=== Source extract ===

___

Yes, that's it. The runtime PM implementation changed at one point and
since you need to disable autosuspend first to actually get synchronous
behaviour. My bad.

> That would probably mean that we lack some kind of reset in the hw_init path.
> 
> On the other hand, I do not know how the device will react to the
> error-in-the-middle state. Modems for example, can enter the state
> where you can not properly turn it off once it starts the boot
> process.
> 
> And if we remember the efforts that Akhil has put into making sure
> that the GPU is properly reset in case of an _error_, it might be
> nearly impossible to shut it down in a proper way.
> 
> Thus said, I think that unless there is an obvious way to restart the
> init process, Korad's pm_runtime_put_sync_suspend() looks like a
> correct fix to me.

___

=== Problems to solve ===
A) From the runtime PM reply, write down the passage starting at "Yes, that's it." and ending at "the hw_init path.".
B) In the runtime PM reply, what has to be disabled first to actually get synchronous behavior?

=== Entries shown ===
___

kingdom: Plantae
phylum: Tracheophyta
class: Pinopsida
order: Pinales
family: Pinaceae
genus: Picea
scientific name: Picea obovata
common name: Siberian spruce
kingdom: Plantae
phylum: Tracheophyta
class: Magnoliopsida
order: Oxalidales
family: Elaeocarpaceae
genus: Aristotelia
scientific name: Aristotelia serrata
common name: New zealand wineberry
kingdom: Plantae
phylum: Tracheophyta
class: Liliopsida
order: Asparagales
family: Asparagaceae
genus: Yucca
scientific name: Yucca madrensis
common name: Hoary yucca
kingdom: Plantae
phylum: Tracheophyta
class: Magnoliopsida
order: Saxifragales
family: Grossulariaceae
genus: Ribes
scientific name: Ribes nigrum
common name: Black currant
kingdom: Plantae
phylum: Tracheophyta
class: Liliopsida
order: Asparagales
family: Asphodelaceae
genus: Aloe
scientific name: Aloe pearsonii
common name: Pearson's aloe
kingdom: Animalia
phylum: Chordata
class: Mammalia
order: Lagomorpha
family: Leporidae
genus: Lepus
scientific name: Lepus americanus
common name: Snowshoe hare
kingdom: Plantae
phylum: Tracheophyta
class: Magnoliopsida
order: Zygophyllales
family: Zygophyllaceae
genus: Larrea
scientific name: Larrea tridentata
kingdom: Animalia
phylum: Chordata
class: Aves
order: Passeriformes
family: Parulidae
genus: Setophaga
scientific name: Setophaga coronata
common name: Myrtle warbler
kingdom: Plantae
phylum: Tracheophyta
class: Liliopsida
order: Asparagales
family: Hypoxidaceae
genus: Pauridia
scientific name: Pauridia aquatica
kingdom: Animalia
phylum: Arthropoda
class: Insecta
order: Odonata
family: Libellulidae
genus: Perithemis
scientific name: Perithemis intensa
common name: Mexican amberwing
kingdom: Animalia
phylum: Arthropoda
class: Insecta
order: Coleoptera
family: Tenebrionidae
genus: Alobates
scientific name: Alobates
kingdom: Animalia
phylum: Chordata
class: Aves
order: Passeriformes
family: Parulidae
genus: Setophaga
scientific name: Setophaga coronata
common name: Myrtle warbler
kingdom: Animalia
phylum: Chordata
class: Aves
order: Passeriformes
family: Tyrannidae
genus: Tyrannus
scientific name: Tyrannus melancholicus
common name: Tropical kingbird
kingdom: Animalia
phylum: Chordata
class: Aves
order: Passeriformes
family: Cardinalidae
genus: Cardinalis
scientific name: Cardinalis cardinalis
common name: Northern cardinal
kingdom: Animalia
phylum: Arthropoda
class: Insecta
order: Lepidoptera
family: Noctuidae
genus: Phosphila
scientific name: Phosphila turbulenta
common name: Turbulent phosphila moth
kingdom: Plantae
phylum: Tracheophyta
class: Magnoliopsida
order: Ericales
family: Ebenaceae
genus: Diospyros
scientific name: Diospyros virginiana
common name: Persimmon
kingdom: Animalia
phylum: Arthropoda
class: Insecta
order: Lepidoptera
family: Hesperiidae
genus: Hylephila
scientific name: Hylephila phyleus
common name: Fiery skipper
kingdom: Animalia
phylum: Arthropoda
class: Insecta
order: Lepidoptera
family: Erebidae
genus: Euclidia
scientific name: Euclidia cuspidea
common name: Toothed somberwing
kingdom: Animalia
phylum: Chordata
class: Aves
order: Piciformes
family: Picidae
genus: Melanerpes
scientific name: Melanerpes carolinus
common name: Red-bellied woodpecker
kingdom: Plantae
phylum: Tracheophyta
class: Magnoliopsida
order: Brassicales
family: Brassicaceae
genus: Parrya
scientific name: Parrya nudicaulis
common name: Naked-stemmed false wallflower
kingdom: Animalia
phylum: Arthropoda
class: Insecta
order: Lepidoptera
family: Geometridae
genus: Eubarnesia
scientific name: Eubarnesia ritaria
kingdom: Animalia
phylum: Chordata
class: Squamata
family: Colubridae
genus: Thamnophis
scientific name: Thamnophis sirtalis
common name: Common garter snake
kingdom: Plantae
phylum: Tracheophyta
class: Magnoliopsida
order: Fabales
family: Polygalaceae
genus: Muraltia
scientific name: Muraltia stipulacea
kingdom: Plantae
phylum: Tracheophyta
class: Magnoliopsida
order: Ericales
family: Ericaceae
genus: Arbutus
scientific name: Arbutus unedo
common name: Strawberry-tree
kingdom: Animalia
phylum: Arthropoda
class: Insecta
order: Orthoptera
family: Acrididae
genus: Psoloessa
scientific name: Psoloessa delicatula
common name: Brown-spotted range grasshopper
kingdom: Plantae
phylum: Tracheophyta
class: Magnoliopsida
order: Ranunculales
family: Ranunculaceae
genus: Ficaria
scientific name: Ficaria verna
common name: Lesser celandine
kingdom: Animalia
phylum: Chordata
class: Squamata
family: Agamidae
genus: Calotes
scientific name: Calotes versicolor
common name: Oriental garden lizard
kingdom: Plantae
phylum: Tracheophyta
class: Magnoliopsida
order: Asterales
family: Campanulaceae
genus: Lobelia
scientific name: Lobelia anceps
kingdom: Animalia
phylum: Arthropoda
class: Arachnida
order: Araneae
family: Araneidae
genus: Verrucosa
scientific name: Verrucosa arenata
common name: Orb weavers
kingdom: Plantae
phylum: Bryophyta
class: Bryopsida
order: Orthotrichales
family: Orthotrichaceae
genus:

___

=== Responses for each task ===
A)
Yes, that's it. The runtime PM implementation changed at one point and
since you need to disable autosuspend first to actually get synchronous
behaviour. My bad.

> That would probably mean that we lack some kind of reset in the hw_init path.

B) Autosuspend.